What comes after Olympus?

 Updated: 02/15/2013, 05:35 PM
Chess / By Shelby Lyman

Magnus Carlsen is only 22 years old. But even when listed among the greatest chess players ever, he seems in a class of his own.

Where will he be a decade from now? It’s hard to conceive.

Successive FIDE international rating lists indicate an increasingly widening gap between Carlsen and other elite grandmasters.

His most recent rating of 2,872 is 61 points higher than the No. 2 man, the former world champion Vladimir Kramnik. That means that Carlsen would be an approximate 58 percent favorite if the two played a reasonably long match of 10 or 20 games.

But it gets even better.

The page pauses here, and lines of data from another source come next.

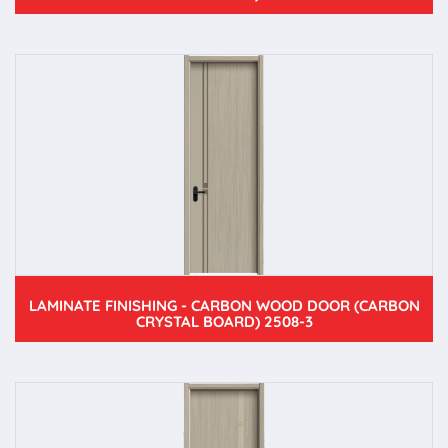
LAMINATE FINISHING - CARBON WOOD DOOR (CARBON
CRYSTAL BOARD) 2508-3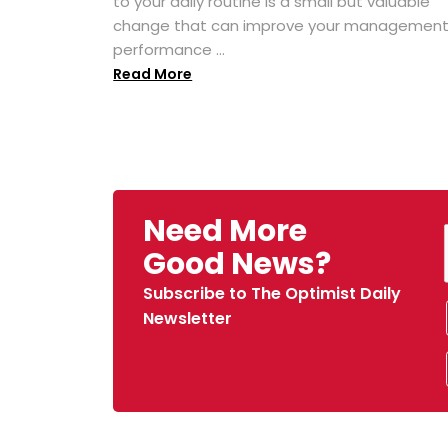
to your daily routine is a small but valuable
change that can improve your managemen
performance ...
Read More
Need More
Good News?
Subscribe to The Optimist Daily
Newsletter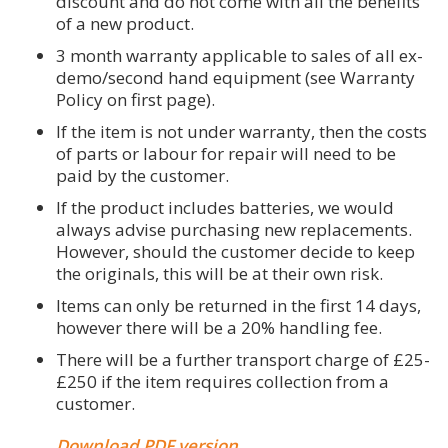
discount and do not come with all the benefits
of a new product.
3 month warranty applicable to sales of all ex-
demo/second hand equipment (see Warranty
Policy on first page).
If the item is not under warranty, then the costs
of parts or labour for repair will need to be
paid by the customer.
If the product includes batteries, we would
always advise purchasing new replacements.
However, should the customer decide to keep
the originals, this will be at their own risk.
Items can only be returned in the first 14 days,
however there will be a 20% handling fee.
There will be a further transport charge of £25-
£250 if the item requires collection from a
customer.
Download PDF version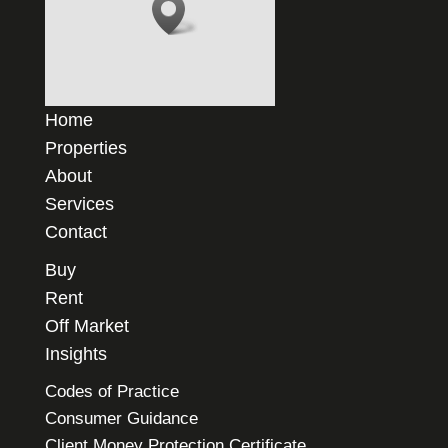
Home
Properties
About
Services
Contact
Buy
Rent
Off Market
Insights
Codes of Practice
Consumer Guidance
Client Money Protection Certificate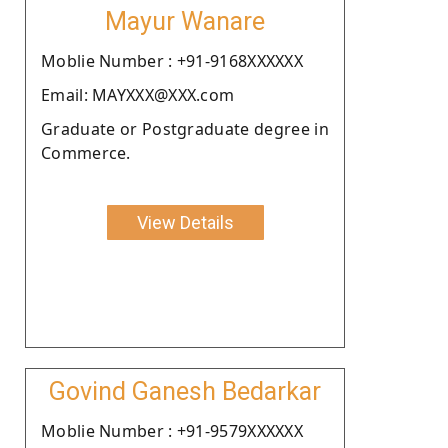
Mayur Wanare
Moblie Number : +91-9168XXXXXX
Email: MAYXXX@XXX.com
Graduate or Postgraduate degree in
Commerce.
View Details
Govind Ganesh Bedarkar
Moblie Number : +91-9579XXXXXX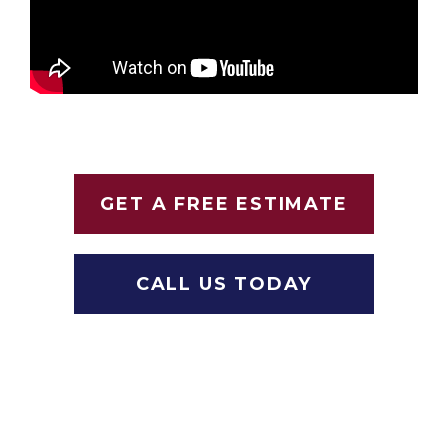
GET A FREE ESTIMATE
CALL US TODAY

Carlsen’s advantage would jump to 63 percent and 64 percent respectively if he were to play similar matches with two players rated 92 and 101 points lower than he: the current world Champion Viswanathan Anand and another former champion Veselin Topalov.

Carlsen is so formidable that his opponents seem hardly able to conceive the possibility of beating him – even when they have better positions on the chessboard. 

This is not merely a lack of confidence or fear of a formidable opponent. Carlsen, despite often playing with considerable abandon, has lost only one of his last 100 games.

Blessed with superb chess intuition and exceptional physical stamina, he is tough as nails. A draw looks good when he is on the other side of the board.